There’s an understandable tendency for people to shy away from presenting all of the diagnostics of a modeling approach. In essence, you’re exposing all of the flaws and reasons for people not to trust what you predict. Also, it takes much more time. Creating the model itself took one line of code. Analyzing every inch of it took 75+ lines of code, and that’s for a fairly simple model with one predictor.

But this is an important exercise. There are so many probability-based models out there for all sorts of topics: drafting, team wins and losses, injuries, contracts, etc. It can be hard to intuitively evaluate the performance of these models, and many of the details may be proprietary. But you should absolutely demand some kind of assessment of overall fit before you start allowing them to affect your perceptions and predictions.

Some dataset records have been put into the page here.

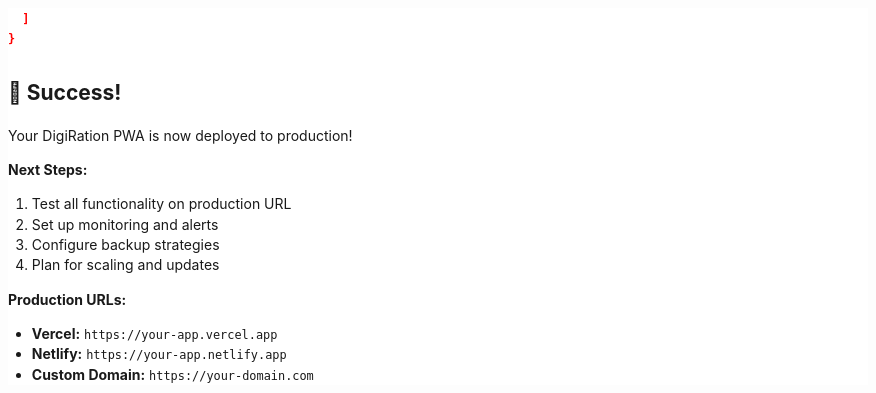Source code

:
 ```json
  ]
}
```

## 🎉 Success!

Your DigiRation PWA is now deployed to production! 

**Next Steps:**
1. Test all functionality on production URL
2. Set up monitoring and alerts
3. Configure backup strategies
4. Plan for scaling and updates

**Production URLs:**
- **Vercel:** `https://your-app.vercel.app`
- **Netlify:** `https://your-app.netlify.app`
- **Custom Domain:** `https://your-domain.com`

Simply put, what a model says is way less important than how accurate and precise we can expect it to be. And if it’s not particularly accurate or precise, that’s an interesting result in and of itself.

*Note that for the purposes of Central Scouting, North American vs. European refers to junior league rather than nationality. This is why you’ll see Auston Matthews tagged as a European skater and Gabe Landeskog listed as North American.